Excerpts from a dataset:
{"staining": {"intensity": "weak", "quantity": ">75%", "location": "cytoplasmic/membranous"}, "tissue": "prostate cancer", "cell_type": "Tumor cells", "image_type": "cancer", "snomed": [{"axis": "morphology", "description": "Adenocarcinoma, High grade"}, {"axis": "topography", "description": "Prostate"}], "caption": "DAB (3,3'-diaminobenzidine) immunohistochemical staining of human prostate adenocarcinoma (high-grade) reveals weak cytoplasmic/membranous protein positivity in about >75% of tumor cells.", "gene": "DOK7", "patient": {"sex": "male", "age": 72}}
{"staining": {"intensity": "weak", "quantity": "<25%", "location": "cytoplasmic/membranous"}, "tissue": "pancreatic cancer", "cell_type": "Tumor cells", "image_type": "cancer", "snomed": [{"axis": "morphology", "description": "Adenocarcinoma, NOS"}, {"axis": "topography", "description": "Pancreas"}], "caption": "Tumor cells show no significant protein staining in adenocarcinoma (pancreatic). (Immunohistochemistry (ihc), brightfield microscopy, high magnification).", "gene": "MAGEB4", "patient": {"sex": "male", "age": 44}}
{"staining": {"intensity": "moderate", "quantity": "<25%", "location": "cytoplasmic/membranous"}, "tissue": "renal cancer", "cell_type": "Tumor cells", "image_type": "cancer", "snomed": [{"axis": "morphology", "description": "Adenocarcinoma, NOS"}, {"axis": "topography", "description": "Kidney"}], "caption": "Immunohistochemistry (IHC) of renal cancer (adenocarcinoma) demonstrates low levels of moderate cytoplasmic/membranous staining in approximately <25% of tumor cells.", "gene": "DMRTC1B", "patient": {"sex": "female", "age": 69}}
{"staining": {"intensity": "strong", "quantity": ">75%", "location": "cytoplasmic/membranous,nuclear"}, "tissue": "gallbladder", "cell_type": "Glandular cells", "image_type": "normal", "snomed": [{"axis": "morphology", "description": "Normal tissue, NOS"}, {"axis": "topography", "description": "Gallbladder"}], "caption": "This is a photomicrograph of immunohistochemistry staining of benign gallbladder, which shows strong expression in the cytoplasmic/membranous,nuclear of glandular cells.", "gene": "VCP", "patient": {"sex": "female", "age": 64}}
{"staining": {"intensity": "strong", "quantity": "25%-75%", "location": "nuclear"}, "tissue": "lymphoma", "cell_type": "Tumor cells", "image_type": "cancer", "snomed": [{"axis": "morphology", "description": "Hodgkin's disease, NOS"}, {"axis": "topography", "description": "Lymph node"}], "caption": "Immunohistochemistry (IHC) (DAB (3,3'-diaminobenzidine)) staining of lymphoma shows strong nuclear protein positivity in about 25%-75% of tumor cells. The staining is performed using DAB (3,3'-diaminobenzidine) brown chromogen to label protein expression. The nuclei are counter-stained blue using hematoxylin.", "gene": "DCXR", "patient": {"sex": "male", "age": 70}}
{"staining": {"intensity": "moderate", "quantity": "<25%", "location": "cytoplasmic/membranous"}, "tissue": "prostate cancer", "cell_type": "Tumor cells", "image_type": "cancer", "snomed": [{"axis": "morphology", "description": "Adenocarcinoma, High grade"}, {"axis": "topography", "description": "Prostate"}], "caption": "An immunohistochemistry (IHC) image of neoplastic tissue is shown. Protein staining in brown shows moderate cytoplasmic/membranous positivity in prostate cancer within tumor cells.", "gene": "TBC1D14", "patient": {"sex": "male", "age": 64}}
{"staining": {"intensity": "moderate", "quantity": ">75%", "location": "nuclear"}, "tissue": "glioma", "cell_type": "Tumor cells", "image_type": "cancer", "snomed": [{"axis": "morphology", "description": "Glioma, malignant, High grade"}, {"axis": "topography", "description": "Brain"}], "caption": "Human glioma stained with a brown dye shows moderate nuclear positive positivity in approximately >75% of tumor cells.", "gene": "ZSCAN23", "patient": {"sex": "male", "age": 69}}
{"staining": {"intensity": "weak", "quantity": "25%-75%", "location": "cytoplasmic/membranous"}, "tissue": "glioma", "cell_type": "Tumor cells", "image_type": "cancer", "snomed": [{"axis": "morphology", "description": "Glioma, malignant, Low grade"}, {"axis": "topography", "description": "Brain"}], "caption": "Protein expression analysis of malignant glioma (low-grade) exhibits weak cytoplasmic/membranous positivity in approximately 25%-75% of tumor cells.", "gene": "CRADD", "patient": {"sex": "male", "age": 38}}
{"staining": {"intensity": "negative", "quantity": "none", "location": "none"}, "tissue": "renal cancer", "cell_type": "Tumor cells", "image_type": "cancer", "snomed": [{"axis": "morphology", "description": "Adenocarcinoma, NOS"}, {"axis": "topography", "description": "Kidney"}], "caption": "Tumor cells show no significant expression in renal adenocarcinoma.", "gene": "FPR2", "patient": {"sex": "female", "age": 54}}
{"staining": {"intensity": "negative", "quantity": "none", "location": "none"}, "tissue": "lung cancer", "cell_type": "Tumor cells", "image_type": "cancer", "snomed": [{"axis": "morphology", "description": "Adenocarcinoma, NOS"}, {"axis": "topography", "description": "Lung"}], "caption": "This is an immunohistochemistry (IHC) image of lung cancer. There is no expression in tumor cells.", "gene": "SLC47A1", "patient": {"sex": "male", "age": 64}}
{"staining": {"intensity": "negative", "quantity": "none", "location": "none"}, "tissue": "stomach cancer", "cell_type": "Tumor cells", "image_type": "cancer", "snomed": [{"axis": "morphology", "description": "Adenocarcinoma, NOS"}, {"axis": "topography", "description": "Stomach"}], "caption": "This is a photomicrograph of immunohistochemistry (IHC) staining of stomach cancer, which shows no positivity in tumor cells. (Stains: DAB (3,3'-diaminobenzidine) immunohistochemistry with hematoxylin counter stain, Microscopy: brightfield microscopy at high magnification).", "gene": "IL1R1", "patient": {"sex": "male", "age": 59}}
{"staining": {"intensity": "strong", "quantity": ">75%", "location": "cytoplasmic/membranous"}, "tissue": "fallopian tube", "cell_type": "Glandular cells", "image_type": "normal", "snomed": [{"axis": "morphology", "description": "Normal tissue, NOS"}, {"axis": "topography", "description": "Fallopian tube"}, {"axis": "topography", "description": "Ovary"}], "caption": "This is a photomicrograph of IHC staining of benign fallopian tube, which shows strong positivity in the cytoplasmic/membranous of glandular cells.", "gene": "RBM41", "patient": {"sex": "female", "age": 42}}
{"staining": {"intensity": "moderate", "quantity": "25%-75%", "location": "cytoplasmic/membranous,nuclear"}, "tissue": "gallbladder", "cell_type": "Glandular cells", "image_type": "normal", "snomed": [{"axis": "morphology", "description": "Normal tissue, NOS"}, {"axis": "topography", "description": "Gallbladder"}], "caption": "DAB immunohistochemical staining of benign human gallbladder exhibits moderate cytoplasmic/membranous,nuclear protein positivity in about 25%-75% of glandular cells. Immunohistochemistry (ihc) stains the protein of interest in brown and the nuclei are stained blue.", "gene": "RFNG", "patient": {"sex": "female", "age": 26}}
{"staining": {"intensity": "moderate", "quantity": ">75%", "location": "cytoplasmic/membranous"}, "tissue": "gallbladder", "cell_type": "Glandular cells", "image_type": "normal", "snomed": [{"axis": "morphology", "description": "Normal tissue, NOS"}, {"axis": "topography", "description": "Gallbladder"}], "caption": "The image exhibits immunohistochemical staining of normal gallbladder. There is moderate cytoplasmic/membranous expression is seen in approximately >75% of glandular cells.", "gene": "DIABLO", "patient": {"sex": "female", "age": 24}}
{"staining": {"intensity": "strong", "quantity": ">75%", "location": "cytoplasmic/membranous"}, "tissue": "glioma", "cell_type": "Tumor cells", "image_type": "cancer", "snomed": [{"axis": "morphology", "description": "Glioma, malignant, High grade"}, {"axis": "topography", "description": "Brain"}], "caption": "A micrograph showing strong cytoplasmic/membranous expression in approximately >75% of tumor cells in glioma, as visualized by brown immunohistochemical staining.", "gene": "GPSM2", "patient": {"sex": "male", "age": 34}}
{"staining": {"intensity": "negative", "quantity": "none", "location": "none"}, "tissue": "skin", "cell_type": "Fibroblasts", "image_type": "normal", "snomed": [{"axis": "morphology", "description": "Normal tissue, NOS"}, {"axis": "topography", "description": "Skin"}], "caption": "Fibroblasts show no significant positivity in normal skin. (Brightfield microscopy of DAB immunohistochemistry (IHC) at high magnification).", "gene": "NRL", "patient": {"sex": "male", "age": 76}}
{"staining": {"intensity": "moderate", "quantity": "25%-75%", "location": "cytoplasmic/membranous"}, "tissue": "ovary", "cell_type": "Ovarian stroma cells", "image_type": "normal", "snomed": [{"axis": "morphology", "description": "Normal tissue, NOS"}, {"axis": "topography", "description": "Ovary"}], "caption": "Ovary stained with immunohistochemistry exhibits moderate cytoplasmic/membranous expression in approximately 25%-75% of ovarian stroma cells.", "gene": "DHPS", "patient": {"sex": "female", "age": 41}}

AIM OF THE EXERCISE -> Only the lines from the one containing "no significant positivity" to the end of the records should be repeated, exactly as they appear.

RESPONSE AREA ->
{"staining": {"intensity": "negative", "quantity": "none", "location": "none"}, "tissue": "skin", "cell_type": "Fibroblasts", "image_type": "normal", "snomed": [{"axis": "morphology", "description": "Normal tissue, NOS"}, {"axis": "topography", "description": "Skin"}], "caption": "Fibroblasts show no significant positivity in normal skin. (Brightfield microscopy of DAB immunohistochemistry (IHC) at high magnification).", "gene": "NRL", "patient": {"sex": "male", "age": 76}}
{"staining": {"intensity": "moderate", "quantity": "25%-75%", "location": "cytoplasmic/membranous"}, "tissue": "ovary", "cell_type": "Ovarian stroma cells", "image_type": "normal", "snomed": [{"axis": "morphology", "description": "Normal tissue, NOS"}, {"axis": "topography", "description": "Ovary"}], "caption": "Ovary stained with immunohistochemistry exhibits moderate cytoplasmic/membranous expression in approximately 25%-75% of ovarian stroma cells.", "gene": "DHPS", "patient": {"sex": "female", "age": 41}}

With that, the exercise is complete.